All the cars are pretty equal so any passing takes a bit of skill. But since there were so many cars, something was always happening. The pole sitter was Ken Dobson (speedvision ERRR... speed channel driver) who had set a lap record for spec miatas during qualifying. Another speed channel driver set an even better record during the race (1:48). Second on the grid was Barry Hartzel. The battle for first was great - Dobson and Hartzel were nose to tail (with Dobson in first) the entire race except for a brief period when one car got between them, but Hartzel passed him back. Then, Hartzel made a great move on one of the final laps, where he got inside of Dobson and they went side by side in turn 2. Hartzel forced Dobson wide into the dirt, but remarkably Dobson kept his momentum, got back on track still side by side, and since the next turn went the other direction now Dobson had the inside, so we was able to take the line away and get back in front. That's how they finished.
Meanwhile, Dave started 55th and moved up a few positions. He made a great move to pass someone on the inside of turn 2 at one point, but couldn't hold the line and had to make the choice of using the car on the outside as a guard rail, or lift/get on the brakes. He did the latter and ended up spinning, but got going again without contact and made up most if not all of the positions he lost. He finished 47th. Like I said, great action all over the place - from my vantage point above turn 2 you could see turns 2,3,4,5,9,10, and 11. Lots of great passing, 2 or 3 wide in the corners, spins, offs, and fortunately no major wrecks. They did have to go yellow for a couple laps to tow a disabled car out of the corkscrew, which many times was taken 3 cars wide.
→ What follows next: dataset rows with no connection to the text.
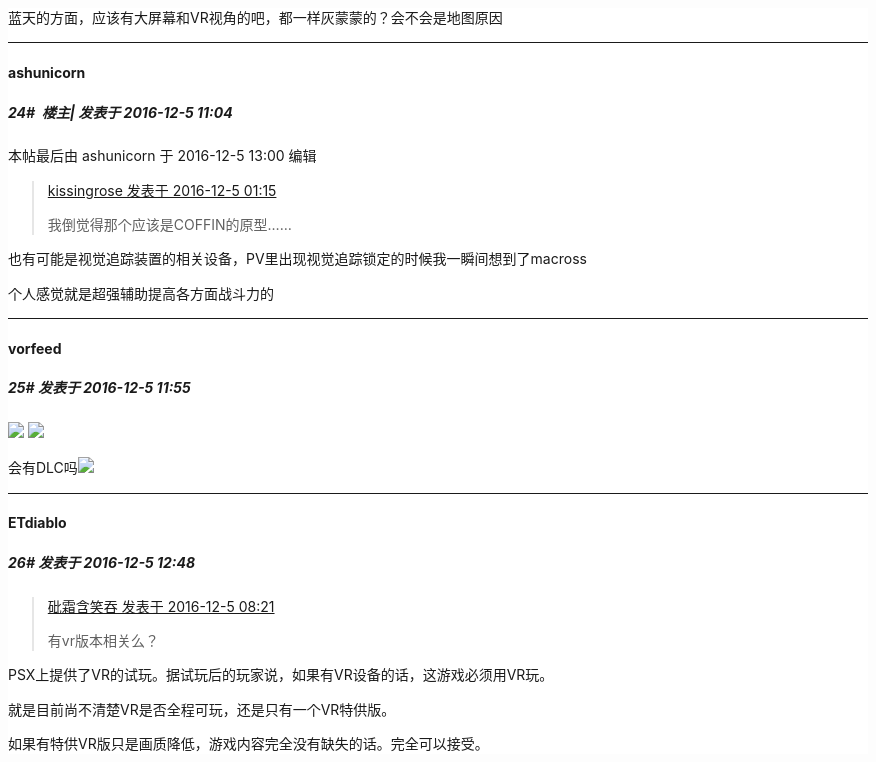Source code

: 蓝天的方面，应该有大屏幕和VR视角的吧，都一样灰蒙蒙的？会不会是地图原因







-----

####  ashunicorn  
##### 24#         楼主| 发表于 2016-12-5 11:04



 本帖最后由 ashunicorn 于 2016-12-5 13:00 编辑 
<blockquote><a href="httphttps://bbs.saraba1st.com/2b/forum.php?mod=redirect&amp;goto=findpost&amp;pid=34382104&amp;ptid=1352401" target="_blank">kissingrose 发表于 2016-12-5 01:15</a>

我倒觉得那个应该是COFFIN的原型……</blockquote>
也有可能是视觉追踪装置的相关设备，PV里出现视觉追踪锁定的时候我一瞬间想到了macross

个人感觉就是超强辅助提高各方面战斗力的







-----

####  vorfeed  
##### 25#       发表于 2016-12-5 11:55



<img src="http://ww1.sinaimg.cn/large/5f6ff8c9gw1fafquh2worj20xc0irjrp.jpg" referrerpolicy="no-referrer">
<img src="http://ww4.sinaimg.cn/large/5f6ff8c9gw1fafquibq93j20920cj0t2.jpg" referrerpolicy="no-referrer">

会有DLC吗<img src="https://static.saraba1st.com/image/smiley/face/191.gif" referrerpolicy="no-referrer">







-----

####  ETdiablo  
##### 26#       发表于 2016-12-5 12:48



<blockquote><a href="httphttps://bbs.saraba1st.com/2b/forum.php?mod=redirect&amp;goto=findpost&amp;pid=34382889&amp;ptid=1352401" target="_blank">砒霜含笑吞 发表于 2016-12-5 08:21</a>

有vr版本相关么？</blockquote>
PSX上提供了VR的试玩。据试玩后的玩家说，如果有VR设备的话，这游戏必须用VR玩。

就是目前尚不清楚VR是否全程可玩，还是只有一个VR特供版。

如果有特供VR版只是画质降低，游戏内容完全没有缺失的话。完全可以接受。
After the race, we were describing to Dave what happened with Hartzel's almost-pass and Dave's wife said "Hartzel did the gentlemanly thing and let Dobson by" implying that Hartzel would have been within the rules to chop him off on the turn in, but that was incorrect so I pointed out "No, Dobson was nose to nose at the turn in - he legitimately had the line", and right when I said that Dobson was walking by to congratulate Hartzel on a good race and he heard me say that and looked over and smirked as if to say "You got that right, buddy!"
All the days had perfect weather, clear skies, etc. except for a little overcast/fog fri morning and that wind Sat afternoon. Awesome weekend. Such pageantry. Speed Channel filmed the miata race - I got to see them install several in-car cameras - and will air the race sometime later this year. The only thing about the whole weekend that sucked was that I wasn't one of the racers.
That was basically it - I bought a t-shirt from one of the vendors, and got some free water bottles from mazda. Dave got free caps and t-shirts. 3 very long and tiring days - can't imagine if I had been racing as well, like Dave and all the other drivers. Stopped at the Pea Soup Andersen exit on the way back for fuel and food, decided to get an omelette from Denny's which was a huge mistake because when I got back in the car I was half an hour more tired. Got home around 11. Hope I get to do it again for the American Le Mans series in the fall, or for the CART races again next year. It certainly seemed a success from Mazda's point of view, so I'm sure it will happen again.